*Texte fourni*.

^^^^^^^^

Le premier des deux ouvrages que j’ai recommandés pour ce mois de réflexion est donc celui où le P. Michel Viot répond aux questions de l’abbé Guillaume de Tanoüarn : La révolution chrétienne.
La révolution chrétienne ? Nulle part dans le livre il n’est précisé en quoi une « révolution » chrétienne pourrait bien consister. Ce terme lui-même de révolution y est rarement employé, et seulement comme il se doit, dans un sens péjoratif, subversif et non pas chrétien. C’est que ce « titre-choc » a été imaginé quand le livre était terminé. Il était trop tard pour l’expliquer dans le livre lui-même. L’auteur du titre n’a pu le faire que dans L’Homme nouveau du 2 février :
« La révolution chrétienne, c’est la transformation historique que produit la venue du Christ sur la terre. » « La révolution chrétienne, qui est une transformation des cœurs, dure depuis deux mille ans et n’est pas encore achevée. Au contraire, elle avance. »
Il faut respectueusement, il faut amicalement regretter cet emploi incroyable du terme de révolution, il faut aussi le réprouver totalement. Il est créateur d’un embrouillamini majeur. Il n’y a pas de bonne révolution. Il n’y a pas de révolution chrétienne. La révolution c’est le mal, la révolution c’est la mort, la révolution c’est Satan. L’école contre-révolutionnaire de langue française le sait depuis Joseph de Maistre et l’a fréquemment approfondi. Et le monde entier ne peut plus l’ignorer après Soljenitsyne.

Or justement, et pour en terminer avec le négatif puisque c’est par lui que son titre fait commencer, ce livre si fortement contre-révolutionnaire se comporte comme s’il avait lui-même tout découvert ; comme si, dans l’école contre-révolutionnaire, il n’y avait rien eu entre Augustin Barruel (1741-1820) et Jean de Viguerie (né en 1935). • Cet ouvrage mal nommé La révolution chrétienne est un livre puissant par son ton direct et sa vivante intelligence. S’il ne parle pas de « révolution chrétienne », il parle de nouvelle évangélisation pour en dire carrément qu’« elle n’est pas nouvelle dans la mesure où l’évangélisation a toujours eu lieu, car le grand évangélisateur est le Saint-Esprit ». Il y a un quiproquo : on parle de nouvelle évangélisation « comme s’il s’agissait d’une nouvelle annonce, bien qu’en réalité ce soit toujours la même ». Le P. Michel Viot ose dire la vérité parce que d’abord il ose voir la réalité : « Aujourd’hui nous sommes un christianisme châtré : tout le monde est beau, tout le monde est gentil, toutes les religions se valent. Il n’y a pas de péché ou le péché n’est pas grave. Comment peut-on se convertir avec de tels présupposés ? et même, pourquoi se convertir ? »

^^^^^^^^

*Matériel extrait*.
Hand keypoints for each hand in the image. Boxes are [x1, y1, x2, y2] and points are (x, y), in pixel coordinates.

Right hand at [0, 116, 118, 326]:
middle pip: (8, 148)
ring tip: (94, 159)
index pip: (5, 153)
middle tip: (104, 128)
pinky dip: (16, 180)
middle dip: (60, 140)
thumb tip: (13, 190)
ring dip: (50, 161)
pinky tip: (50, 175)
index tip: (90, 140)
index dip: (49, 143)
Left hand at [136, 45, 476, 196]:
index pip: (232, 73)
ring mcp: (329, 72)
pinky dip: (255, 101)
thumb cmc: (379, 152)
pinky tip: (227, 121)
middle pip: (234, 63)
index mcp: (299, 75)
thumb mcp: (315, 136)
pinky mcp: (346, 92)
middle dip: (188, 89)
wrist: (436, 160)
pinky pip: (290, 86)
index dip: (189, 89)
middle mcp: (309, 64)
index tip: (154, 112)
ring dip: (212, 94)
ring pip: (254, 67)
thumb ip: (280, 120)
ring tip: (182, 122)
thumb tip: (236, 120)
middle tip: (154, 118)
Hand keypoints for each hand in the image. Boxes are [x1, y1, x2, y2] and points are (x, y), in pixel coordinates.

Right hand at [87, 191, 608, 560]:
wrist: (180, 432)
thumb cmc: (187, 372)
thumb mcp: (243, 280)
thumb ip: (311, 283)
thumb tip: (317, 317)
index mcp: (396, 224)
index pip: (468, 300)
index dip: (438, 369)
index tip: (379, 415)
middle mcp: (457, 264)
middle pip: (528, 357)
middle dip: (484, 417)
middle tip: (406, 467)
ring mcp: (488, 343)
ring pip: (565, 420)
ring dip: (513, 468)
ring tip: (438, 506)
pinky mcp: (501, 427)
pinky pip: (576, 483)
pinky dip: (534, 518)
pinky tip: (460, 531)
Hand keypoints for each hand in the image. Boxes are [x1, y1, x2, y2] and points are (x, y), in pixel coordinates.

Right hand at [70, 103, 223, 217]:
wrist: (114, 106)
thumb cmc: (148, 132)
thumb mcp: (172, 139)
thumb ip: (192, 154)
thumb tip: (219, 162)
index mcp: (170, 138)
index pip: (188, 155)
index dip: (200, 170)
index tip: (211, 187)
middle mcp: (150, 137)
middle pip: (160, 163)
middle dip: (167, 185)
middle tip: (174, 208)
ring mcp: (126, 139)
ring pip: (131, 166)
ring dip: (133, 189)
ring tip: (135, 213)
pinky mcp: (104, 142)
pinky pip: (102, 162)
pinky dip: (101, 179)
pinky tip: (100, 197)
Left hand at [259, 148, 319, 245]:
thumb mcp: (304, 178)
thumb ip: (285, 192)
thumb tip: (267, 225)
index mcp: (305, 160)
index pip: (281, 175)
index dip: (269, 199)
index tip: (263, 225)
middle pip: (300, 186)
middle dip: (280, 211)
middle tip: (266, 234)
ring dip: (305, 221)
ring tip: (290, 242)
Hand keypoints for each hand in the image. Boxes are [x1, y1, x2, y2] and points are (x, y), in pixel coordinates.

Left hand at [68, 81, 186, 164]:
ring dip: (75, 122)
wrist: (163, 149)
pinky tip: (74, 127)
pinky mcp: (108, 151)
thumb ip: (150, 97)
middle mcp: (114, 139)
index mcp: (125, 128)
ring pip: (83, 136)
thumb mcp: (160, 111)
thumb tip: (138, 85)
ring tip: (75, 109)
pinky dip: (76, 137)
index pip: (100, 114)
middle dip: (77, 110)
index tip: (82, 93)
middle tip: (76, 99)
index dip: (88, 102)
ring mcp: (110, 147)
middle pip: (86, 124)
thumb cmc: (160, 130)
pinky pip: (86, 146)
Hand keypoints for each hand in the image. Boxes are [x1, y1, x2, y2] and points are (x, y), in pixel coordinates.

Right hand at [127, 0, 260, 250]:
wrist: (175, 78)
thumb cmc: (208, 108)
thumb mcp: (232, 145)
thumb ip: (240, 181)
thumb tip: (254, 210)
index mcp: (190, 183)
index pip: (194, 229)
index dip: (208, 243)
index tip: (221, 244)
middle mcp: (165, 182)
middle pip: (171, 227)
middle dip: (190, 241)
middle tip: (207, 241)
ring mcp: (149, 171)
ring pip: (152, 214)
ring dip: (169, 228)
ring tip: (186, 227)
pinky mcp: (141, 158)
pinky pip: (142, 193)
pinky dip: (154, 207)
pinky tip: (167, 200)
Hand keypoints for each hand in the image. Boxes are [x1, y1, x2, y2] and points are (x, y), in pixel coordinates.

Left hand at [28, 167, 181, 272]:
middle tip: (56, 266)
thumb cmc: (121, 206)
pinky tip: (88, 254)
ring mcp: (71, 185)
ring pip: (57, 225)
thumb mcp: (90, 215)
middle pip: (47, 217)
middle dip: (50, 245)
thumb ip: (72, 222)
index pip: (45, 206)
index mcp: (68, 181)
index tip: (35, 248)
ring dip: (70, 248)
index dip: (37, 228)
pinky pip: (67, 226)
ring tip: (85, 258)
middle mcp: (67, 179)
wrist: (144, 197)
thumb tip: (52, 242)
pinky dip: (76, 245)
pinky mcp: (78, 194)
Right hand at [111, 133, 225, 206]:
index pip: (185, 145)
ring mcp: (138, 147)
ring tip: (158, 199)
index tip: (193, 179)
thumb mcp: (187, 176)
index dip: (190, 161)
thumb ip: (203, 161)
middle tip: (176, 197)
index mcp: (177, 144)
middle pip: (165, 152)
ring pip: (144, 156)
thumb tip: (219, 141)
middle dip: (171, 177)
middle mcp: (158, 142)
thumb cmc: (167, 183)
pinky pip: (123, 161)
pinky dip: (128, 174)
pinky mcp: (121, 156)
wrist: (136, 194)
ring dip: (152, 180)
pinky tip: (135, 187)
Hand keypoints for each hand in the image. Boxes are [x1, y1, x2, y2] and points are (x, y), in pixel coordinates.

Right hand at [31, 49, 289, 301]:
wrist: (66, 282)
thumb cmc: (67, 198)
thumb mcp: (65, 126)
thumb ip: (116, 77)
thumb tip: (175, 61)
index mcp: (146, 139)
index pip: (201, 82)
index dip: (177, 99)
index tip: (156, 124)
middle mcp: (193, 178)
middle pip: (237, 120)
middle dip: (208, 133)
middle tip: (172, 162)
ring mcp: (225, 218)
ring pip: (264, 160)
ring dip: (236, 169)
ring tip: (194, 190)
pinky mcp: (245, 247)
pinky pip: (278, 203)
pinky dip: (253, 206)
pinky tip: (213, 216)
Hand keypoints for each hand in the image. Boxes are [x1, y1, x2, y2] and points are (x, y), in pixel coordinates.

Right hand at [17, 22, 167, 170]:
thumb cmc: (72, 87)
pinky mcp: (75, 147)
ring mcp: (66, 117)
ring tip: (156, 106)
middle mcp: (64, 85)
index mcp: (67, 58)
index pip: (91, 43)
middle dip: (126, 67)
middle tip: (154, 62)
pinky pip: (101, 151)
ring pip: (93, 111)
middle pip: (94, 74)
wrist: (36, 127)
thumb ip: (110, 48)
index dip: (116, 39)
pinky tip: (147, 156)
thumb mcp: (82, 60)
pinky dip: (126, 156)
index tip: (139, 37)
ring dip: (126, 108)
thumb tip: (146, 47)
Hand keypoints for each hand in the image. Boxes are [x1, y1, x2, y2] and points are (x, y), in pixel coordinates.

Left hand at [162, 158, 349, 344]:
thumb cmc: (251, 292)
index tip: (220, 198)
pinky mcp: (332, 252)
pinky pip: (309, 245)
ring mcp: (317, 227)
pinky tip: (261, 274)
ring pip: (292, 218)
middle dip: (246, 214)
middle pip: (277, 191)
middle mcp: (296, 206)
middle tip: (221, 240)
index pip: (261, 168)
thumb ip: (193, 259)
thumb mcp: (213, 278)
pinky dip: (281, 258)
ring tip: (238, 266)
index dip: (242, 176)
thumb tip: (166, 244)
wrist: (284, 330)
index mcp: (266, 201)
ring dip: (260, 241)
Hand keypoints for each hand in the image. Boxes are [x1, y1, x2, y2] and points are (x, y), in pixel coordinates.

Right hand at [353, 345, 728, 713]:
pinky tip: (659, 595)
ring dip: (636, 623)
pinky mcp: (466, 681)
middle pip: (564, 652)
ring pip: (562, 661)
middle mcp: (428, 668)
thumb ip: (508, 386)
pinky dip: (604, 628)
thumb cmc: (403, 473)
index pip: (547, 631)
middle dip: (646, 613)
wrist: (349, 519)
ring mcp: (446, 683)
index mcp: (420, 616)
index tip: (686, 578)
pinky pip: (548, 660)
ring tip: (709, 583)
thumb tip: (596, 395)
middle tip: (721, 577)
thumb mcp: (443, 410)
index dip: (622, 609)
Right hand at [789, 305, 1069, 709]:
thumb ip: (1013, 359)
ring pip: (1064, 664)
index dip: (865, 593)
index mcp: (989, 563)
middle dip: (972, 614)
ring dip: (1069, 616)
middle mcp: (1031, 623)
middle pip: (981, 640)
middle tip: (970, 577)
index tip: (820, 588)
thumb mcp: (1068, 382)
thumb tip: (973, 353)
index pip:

^^^^^^^^

*Énoncé A*.
Veuillez recopier, dans le texte sur La révolution chrétienne, tout ce qui va de « Il faut respectueusement, il » jusqu'à « l’ignorer après Soljenitsyne. ».
*Énoncé B*.
D'après le texte sur La révolution chrétienne, qui pose les questions auxquelles répond le P. Michel Viot ?
*Énoncé C*.
Prolongez le texte sur La révolution chrétienne à partir de l'endroit où il s'arrête.

*Zone de réponse A*.
Il faut respectueusement, il faut amicalement regretter cet emploi incroyable du terme de révolution, il faut aussi le réprouver totalement. Il est créateur d’un embrouillamini majeur. Il n’y a pas de bonne révolution. Il n’y a pas de révolution chrétienne. La révolution c’est le mal, la révolution c’est la mort, la révolution c’est Satan. L’école contre-révolutionnaire de langue française le sait depuis Joseph de Maistre et l’a fréquemment approfondi. Et le monde entier ne peut plus l’ignorer après Soljenitsyne.

*Zone de réponse B*.
L'abbé Guillaume de Tanoüarn.

*Zone de réponse C*.
Il ose aussi lire les textes (officiels…) au lieu de feindre de n’avoir rien vu : « Dans le Missel dit de Paul VI, il y a une prière de conclusion de la Prière universelle qui dit : “Dieu qui sauve tous les hommes”… On est en plein dans la théologie de Polnareff. »

Et surtout, le P. Viot a un sens aigu et une connaissance historique précise des persécutions brutales ou sournoises, sanglantes ou sociologiques, infligées à l’Eglise catholique par nos cinq Républiques. Depuis 1789, montre-t-il, c’est là le vrai débat, le vrai combat. Principalement aux pages 50-67 et 143-147, mais au vrai un peu partout au fil de ses propos, il décrit comment un monde politique plus mauvais qu’on ne le dit a fait subir au catholicisme des ravages beaucoup plus profonds encore qu’on ne le croit.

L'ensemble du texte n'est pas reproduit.